Trustworthy arrived in Monroe in the first week of January 1984. We ordered it through Randy Broadhead in Dallas. I wanted to learn the instruments and equipment of the Raven balloons so I went to Dallas for a ride with one of the Raven pilots, Portis Wooley. It was Portis who told me “It’s better to be on the ground wishing you were in the air than to be in the air, wishing you were on the ground”. That was a thought I carry with me today and it has kept me out of trouble many times……..I should have learned that principal of flying before my first solo flight in Monroe.

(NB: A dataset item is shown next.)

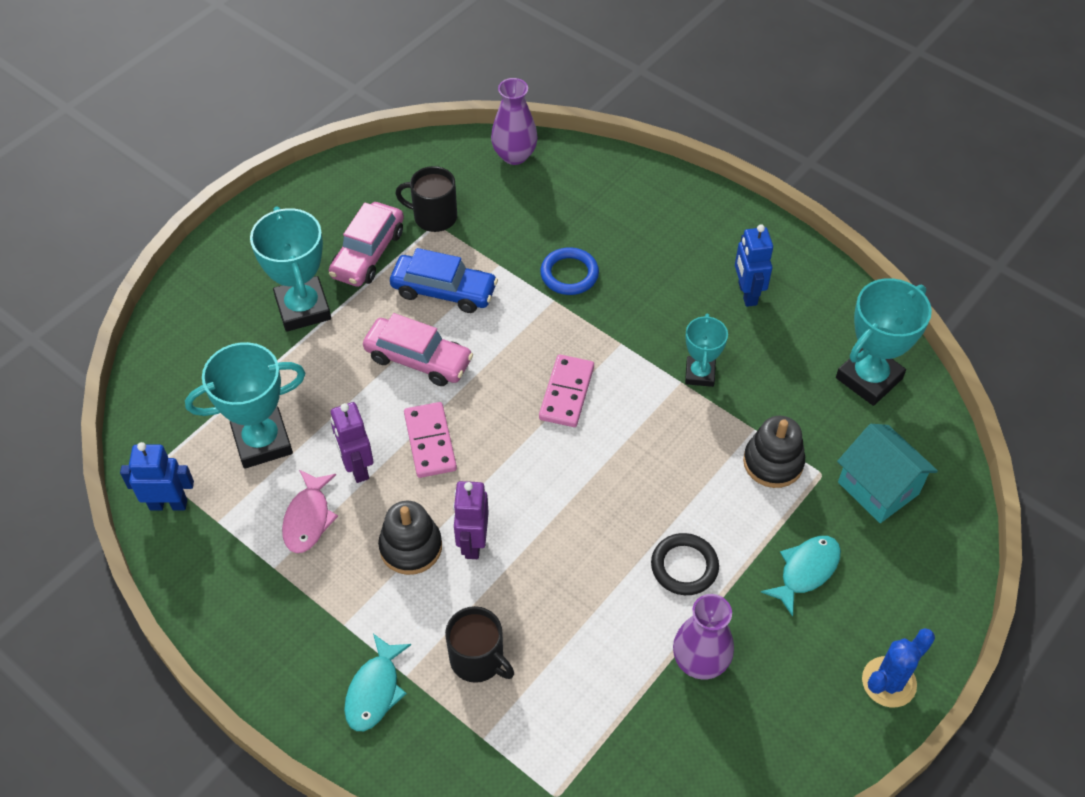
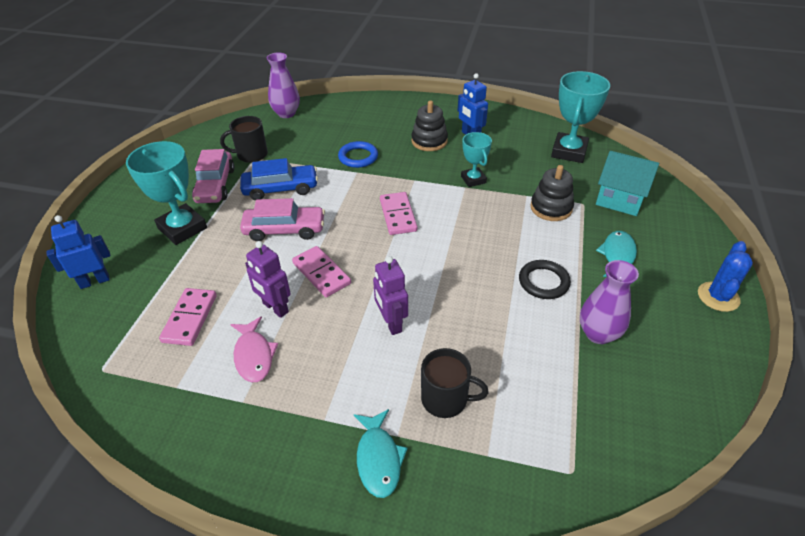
camera: 25 degrees left, 10 degrees down
(168, 504) = (125, 391): blue robot -> blue robot (94, 281)
(262, 442) = (190, 318): turquoise trophy -> pink domino
(411, 547) = (346, 343): black stacking toy -> black stacking toy (429, 141)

Within a few days after delivery of Trustworthy in Monroe, I received a phone call from Rob Schantz in Jacksonville, Florida. He said he’d learned I had a new Boy Scout Balloon and wondered if I would like to fly it in the Jacksonville Balloon Race which was held annually for the benefit of Scouting in the local area. He said this was important because he knew of no other “Scout” balloon. Even though I’d never flown the balloon and couldn’t make plans that quickly to go to the race, Rob convinced me to ship the envelope to him in Jacksonville for him to fly in this event to support Scouting. He agreed to take many pictures and send them to me. What he didn’t tell me was that the whole event was sponsored by Pepsi and what I neglected to tell him was that the other side of the balloon bore a humongous Coca Cola logo. As you might imagine, when the Boy Scout balloon launched at the beginning of the “hare and hound” race the Coca Cola side lit up the sky like a bad dream for the Pepsi people. Comments like “What the hell is that?” were the mildest reported at this Boy Scout event. Eventually there was some good-natured chuckling about it but they didn’t invite me to the race the next year. I do know that Hank Biedenharn got a big grin on his face when I told him about it.